Provided data:
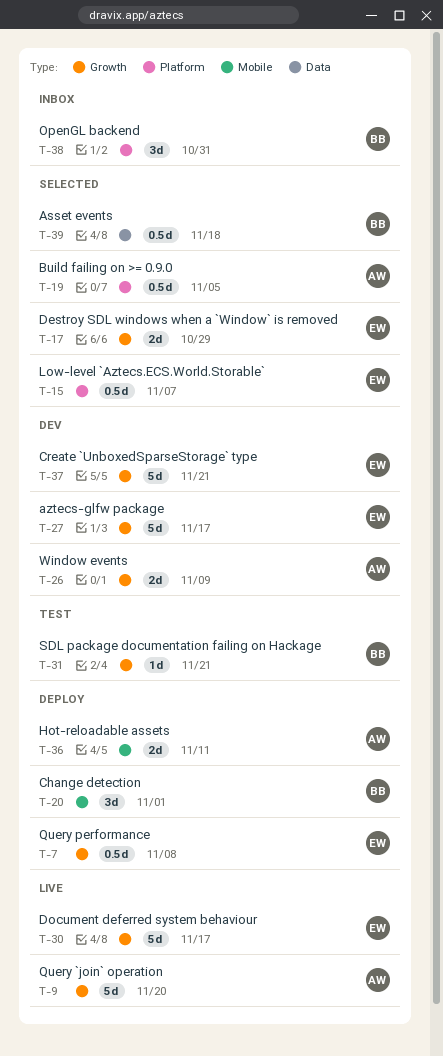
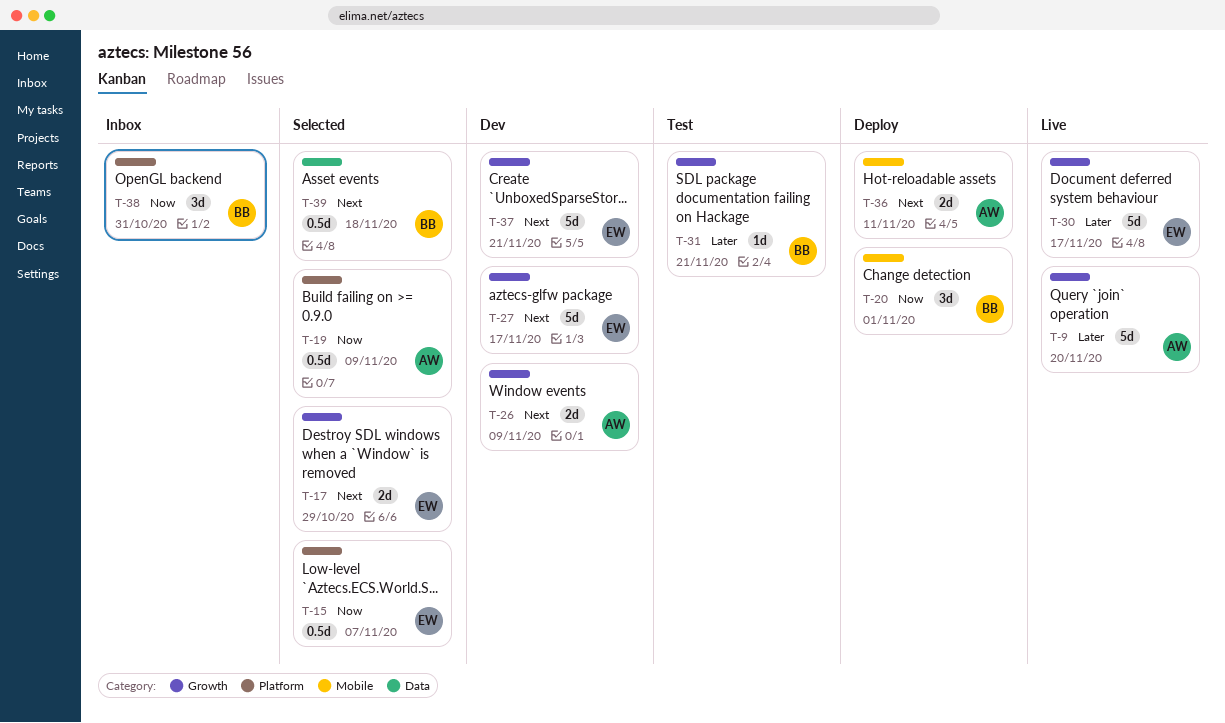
T-7: present -> none
T-19, due: Nov 5 -> Nov 9

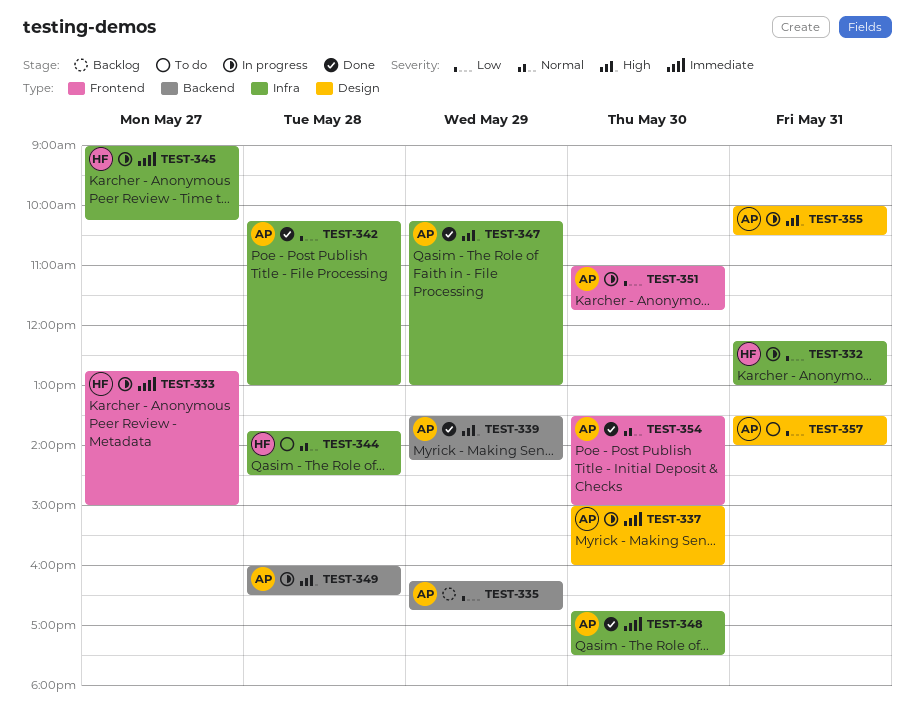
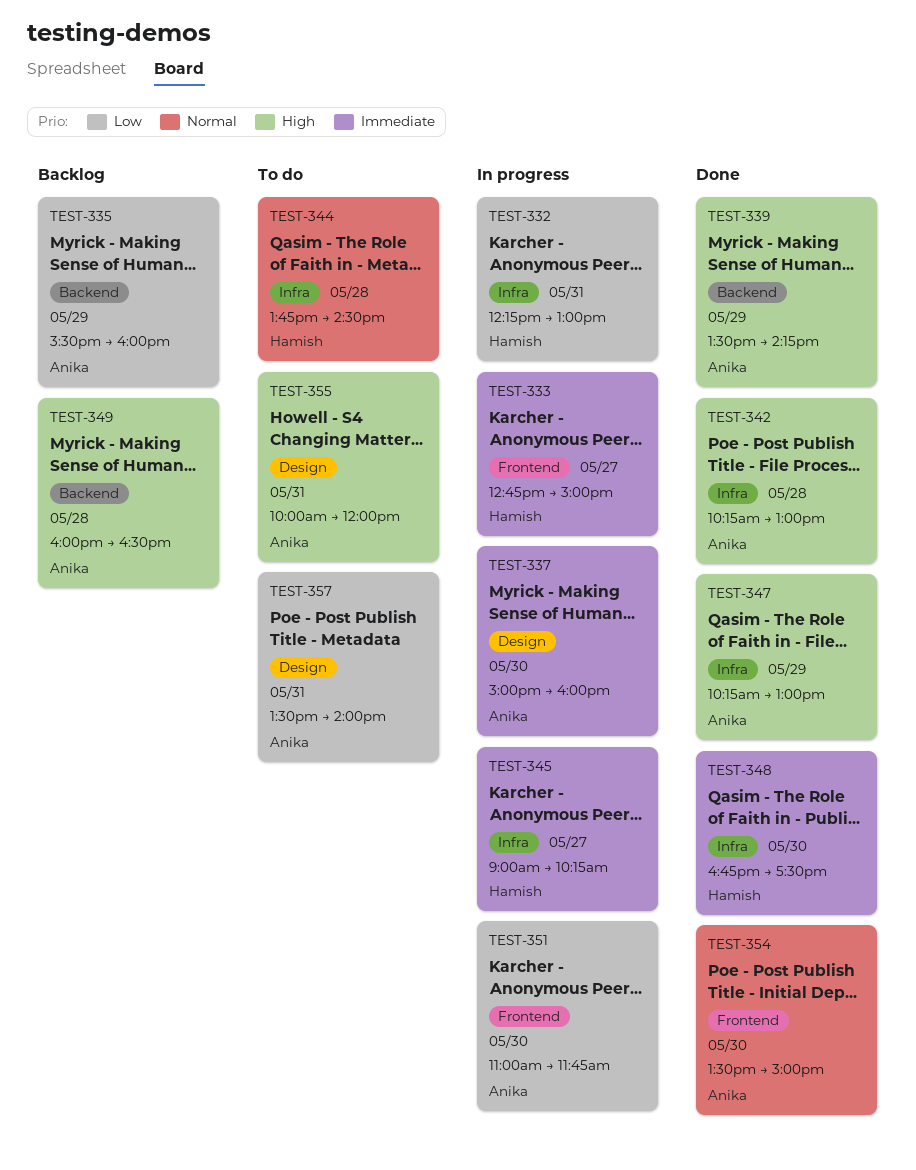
TEST-335, begins: 16:15 -> 15:30
TEST-335, ends: 16:45 -> 16:00
TEST-342, priority: Low -> High
TEST-348, owner: Anika -> Hamish
TEST-349, status: In progress -> Backlog
TEST-355, status: In progress -> To do
TEST-355, ends: 10:30 -> 12:00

Problem to work on: Your answer must hold the line containing "TEST-335, ends: 16:45 -> 16:00" and all lines after it in the entries above, exactly, and nothing else.

Solution:
TEST-335, ends: 16:45 -> 16:00
TEST-342, priority: Low -> High
TEST-348, owner: Anika -> Hamish
TEST-349, status: In progress -> Backlog
TEST-355, status: In progress -> To do
TEST-355, ends: 10:30 -> 12:00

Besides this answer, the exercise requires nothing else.